Two HELP-style debts. A borrower can have a HECS-HELP debt, a FEE-HELP debt and a VET Student Loan simultaneously. They are pooled for the compulsory repayment calculation — the ATO treats them as one repayment-income trigger — but each carries its own balance and interacts independently with voluntary repayments. The calculator on this site treats them in the same pool, which is consistent with the ATO's Tax return instructions for the relevant labels (M1, M2 and the study and training loan label).

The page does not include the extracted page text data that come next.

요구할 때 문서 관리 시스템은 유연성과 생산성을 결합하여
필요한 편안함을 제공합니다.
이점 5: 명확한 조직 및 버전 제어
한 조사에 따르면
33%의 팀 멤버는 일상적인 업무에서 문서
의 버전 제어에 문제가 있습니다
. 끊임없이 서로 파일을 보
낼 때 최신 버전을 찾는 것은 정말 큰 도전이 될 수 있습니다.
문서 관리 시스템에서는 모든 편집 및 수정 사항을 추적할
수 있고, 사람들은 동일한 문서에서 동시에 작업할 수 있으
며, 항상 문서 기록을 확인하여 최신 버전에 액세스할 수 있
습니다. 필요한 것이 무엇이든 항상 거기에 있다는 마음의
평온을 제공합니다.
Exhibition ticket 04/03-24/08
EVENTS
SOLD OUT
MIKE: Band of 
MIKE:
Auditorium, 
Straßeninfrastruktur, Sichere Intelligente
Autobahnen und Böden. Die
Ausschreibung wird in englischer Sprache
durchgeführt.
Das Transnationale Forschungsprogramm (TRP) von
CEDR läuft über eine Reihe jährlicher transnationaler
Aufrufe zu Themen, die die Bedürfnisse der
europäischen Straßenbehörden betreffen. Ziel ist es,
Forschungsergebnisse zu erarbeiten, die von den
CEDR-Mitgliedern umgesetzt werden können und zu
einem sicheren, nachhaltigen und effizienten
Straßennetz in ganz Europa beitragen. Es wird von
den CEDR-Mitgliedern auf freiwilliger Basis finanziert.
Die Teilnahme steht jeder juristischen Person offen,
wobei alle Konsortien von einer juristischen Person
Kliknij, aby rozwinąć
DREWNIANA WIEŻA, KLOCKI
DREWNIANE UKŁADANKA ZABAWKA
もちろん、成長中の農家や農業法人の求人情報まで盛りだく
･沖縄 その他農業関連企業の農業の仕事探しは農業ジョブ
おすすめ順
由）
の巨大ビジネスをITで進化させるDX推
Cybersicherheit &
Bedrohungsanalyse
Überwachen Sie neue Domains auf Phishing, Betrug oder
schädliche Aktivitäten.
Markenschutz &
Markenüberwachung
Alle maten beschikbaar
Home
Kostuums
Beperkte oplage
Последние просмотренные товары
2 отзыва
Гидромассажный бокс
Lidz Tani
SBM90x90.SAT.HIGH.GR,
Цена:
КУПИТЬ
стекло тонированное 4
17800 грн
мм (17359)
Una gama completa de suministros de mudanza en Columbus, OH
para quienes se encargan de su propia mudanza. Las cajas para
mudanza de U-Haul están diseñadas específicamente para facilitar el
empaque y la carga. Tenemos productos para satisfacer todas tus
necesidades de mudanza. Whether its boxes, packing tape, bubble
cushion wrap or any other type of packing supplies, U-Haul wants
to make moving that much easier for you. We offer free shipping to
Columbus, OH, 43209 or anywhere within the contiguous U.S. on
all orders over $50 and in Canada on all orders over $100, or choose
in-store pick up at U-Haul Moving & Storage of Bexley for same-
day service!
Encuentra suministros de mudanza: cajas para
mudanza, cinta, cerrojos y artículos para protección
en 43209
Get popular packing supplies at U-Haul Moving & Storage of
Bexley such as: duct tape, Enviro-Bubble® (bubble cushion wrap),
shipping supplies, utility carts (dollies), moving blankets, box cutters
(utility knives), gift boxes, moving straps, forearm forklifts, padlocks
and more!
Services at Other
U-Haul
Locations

Why the cliff matters more than the headline rate

The legislated thresholds look like a smooth-ish curve when you plot them, but the cliffs are real. Modeling on Treasury's own Cheaper HECS explanatory memorandum showed that around 150,000 borrowers crossed a band each year as a result of routine pay rises and salary sacrifice changes, and the average lost-to-cliff amount was around $1,200 per cliff. The marginal system was designed to remove that. Until it passes:

  • if you are within $1,500 of the next band, a small voluntary repayment in May (which reduces your HRI by lowering the income-feed for the year) can sometimes pay for itself in band-jump avoidance;
  • conversely, accepting an October bonus that pushes you over a band is roughly equivalent to giving up about half the bonus to HECS-HELP plus marginal income tax. The numbers are not always intuitive — it can be worth running them in the calculator.

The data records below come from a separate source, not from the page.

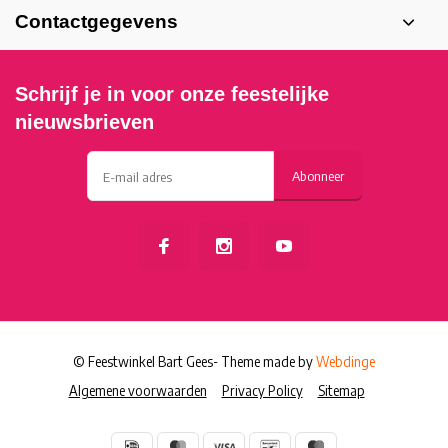
Contactgegevens
Schrijf je in voor onze feestelijke
nieuwsbrieven
Abonneer
© Feestwinkel Bart Gees
- Theme made by
Webdinge
Algemene voorwaarden
Privacy Policy
Sitemap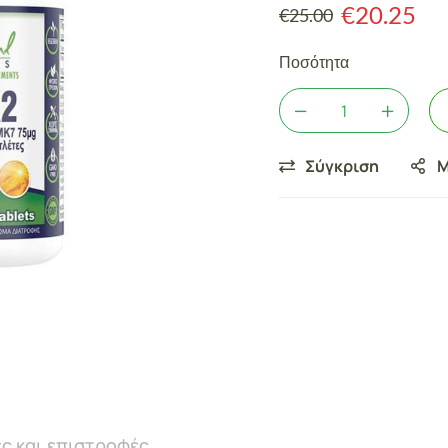
€
20.25
€
25.00
Ποσότητα
Σύγκριση
Μ
ς και επιστροφές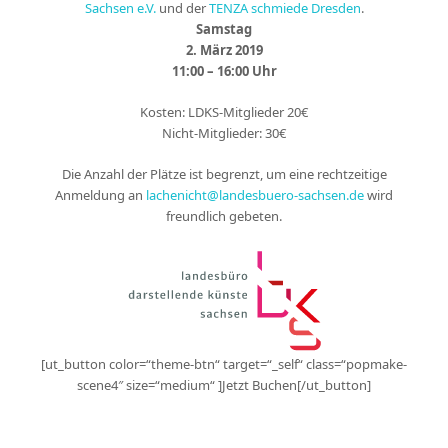
Sachsen e.V.
und der
TENZA schmiede Dresden
.
Samstag
2. März 2019
11:00 – 16:00 Uhr
Kosten: LDKS-Mitglieder 20€
Nicht-Mitglieder: 30€
Die Anzahl der Plätze ist begrenzt, um eine rechtzeitige
Anmeldung an
lachenicht@landesbuero-sachsen.de
wird
freundlich gebeten.
[ut_button color=“theme-btn“ target=“_self“ class=“popmake-
scene4″ size=“medium“ ]Jetzt Buchen[/ut_button]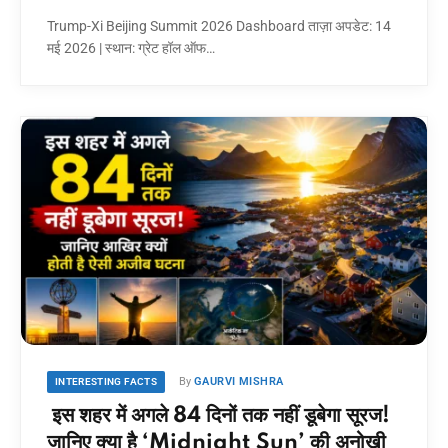
Trump-Xi Beijing Summit 2026 Dashboard ताज़ा अपडेट: 14
मई 2026 | स्थान: ग्रेट हॉल ऑफ…
By
GAURVI MISHRA
INTERESTING FACTS
इस शहर में अगले 84 दिनों तक नहीं डूबेगा सूरज!
जानिए क्या है ‘Midnight Sun’ की अनोखी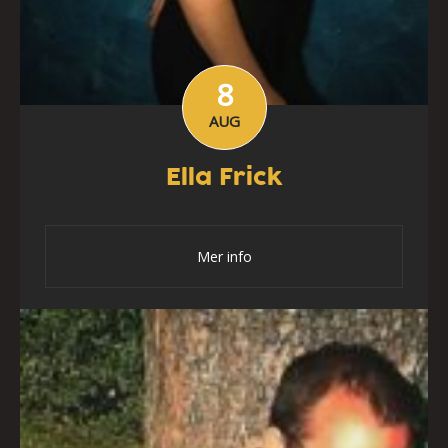
8
AUG
Ella Frick
Mer info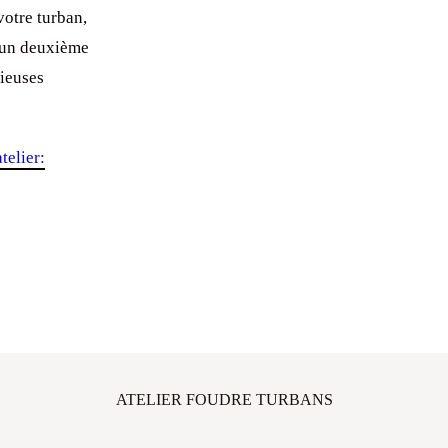
otre turban,
n un deuxième
cieuses
telier:
ATELIER FOUDRE TURBANS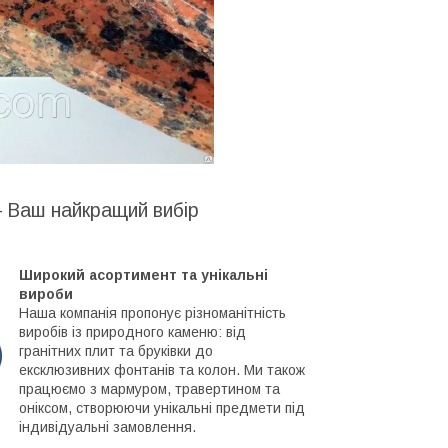
– Ваш найкращий вибір
Широкий асортимент та унікальні
вироби
Наша компанія пропонує різноманітність
виробів із природного каменю: від
гранітних плит та бруківки до
ексклюзивних фонтанів та колон. Ми також
працюємо з мармуром, травертином та
оніксом, створюючи унікальні предмети під
індивідуальні замовлення.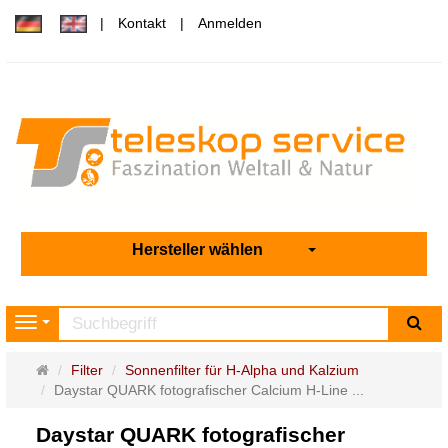
Kontakt
Anmelden
Hersteller wählen
Su
Navigation
Startseite
Filter
Sonnenfilter für H-Alpha und Kalzium
Daystar QUARK fotografischer Calcium H-Line ...
Daystar QUARK fotografischer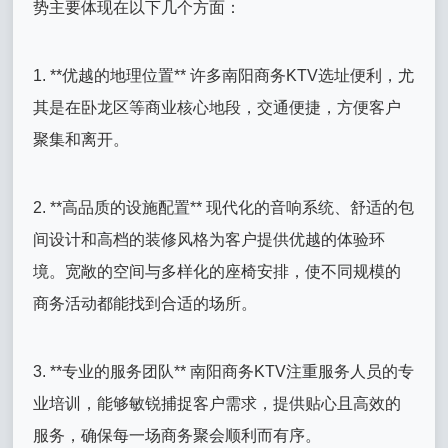
势主要体现在以下几个方面：
1. **优越的地理位置** 许多南阳商务KTV选址便利，尤
其是在卧龙区等商业核心地段，交通便捷，方便客户
聚集和离开。
2. **高品质的设施配置** 现代化的音响系统、舒适的包
间设计和高档的装修风格为客户提供优越的体验环
境。宽敞的空间与多样化的座椅安排，使不同规模的
商务活动都能找到合适的场所。
3. **专业的服务团队** 南阳商务KTV注重服务人员的专
业培训，能够敏锐捕捉客户需求，提供贴心且高效的
服务，确保每一场商务聚会顺利而有序。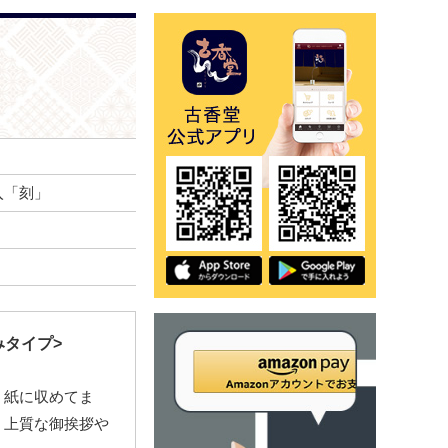
入「刻」
みタイプ>
う紙に収めてま
く上質な御挨拶や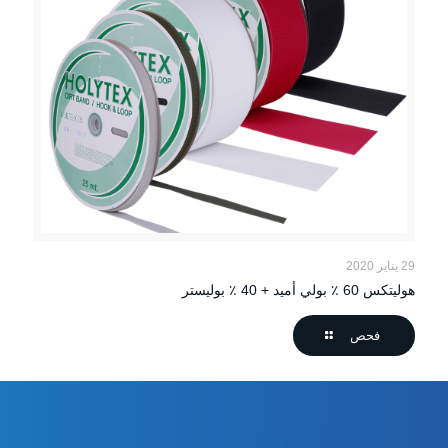
29 يناير 2020
هوليتكس 60 ٪ بولي أميد + 40 ٪ بوليستر
فحص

How to true up your withholding so October is not painful

For salaried employees, the simplest path is the PAYG Withholding Variation: lodge the form with your employer to ask for an extra dollar amount per pay to cover the HECS-HELP shortfall. The Variation only takes effect for the rest of the financial year, so the window to lodge is roughly July to April. Self-employed or contract workers can simply set aside the projected repayment in a separate offset or savings account and pay it at lodgement.

Related calculators

A worked indexation example, end-to-end

Suppose your opening HELP balance on 1 June 2026 is $32,000, of which $28,000 has been outstanding for at least 11 months and $4,000 is brand-new (Semester 1 2026). The ATO publishes the FY indexation rate from the lower of CPI and WPI for the year ending 31 March; assume that figure is 2.7%.

Indexation applied = 2.7% × $28,000 = $756. Closing balance after indexation = $28,000 + $756 + $4,000 = $32,756.

Now layer in the compulsory repayment. If your HRI for FY2025-26 was $89,000 (4.5% band), the compulsory repayment is 4.5% × $89,000 = $4,005. The ATO posts that repayment to your account after it processes your tax return — typically October to December for most lodgers — so the order of events is: 1 June indexation first, then the compulsory repayment is credited to the post-indexation balance later in the year.

Closing balance at 31 December 2026 = $32,756 − $4,005 = $28,751. If your employer has been collecting PAYG withholding for HECS-HELP each pay, that withholding will already have been swept against the calculated $4,005 at lodgement, so you will not generally have a separate cheque to write — unless your HRI grossed up because of fringe benefits, super or a rental loss as in Examples 2 and 3 above.

The thresholds, indexation rate and gross-up factors quoted above are the ATO-published numbers for the 2025-26 income year. The marginal-system reform is from the 2025-26 Federal Budget and remains subject to passage of the relevant amending Act. This article is general information based on the ATO and Treasury documents linked above and is not personal tax advice; talk to a registered tax agent for your specific situation.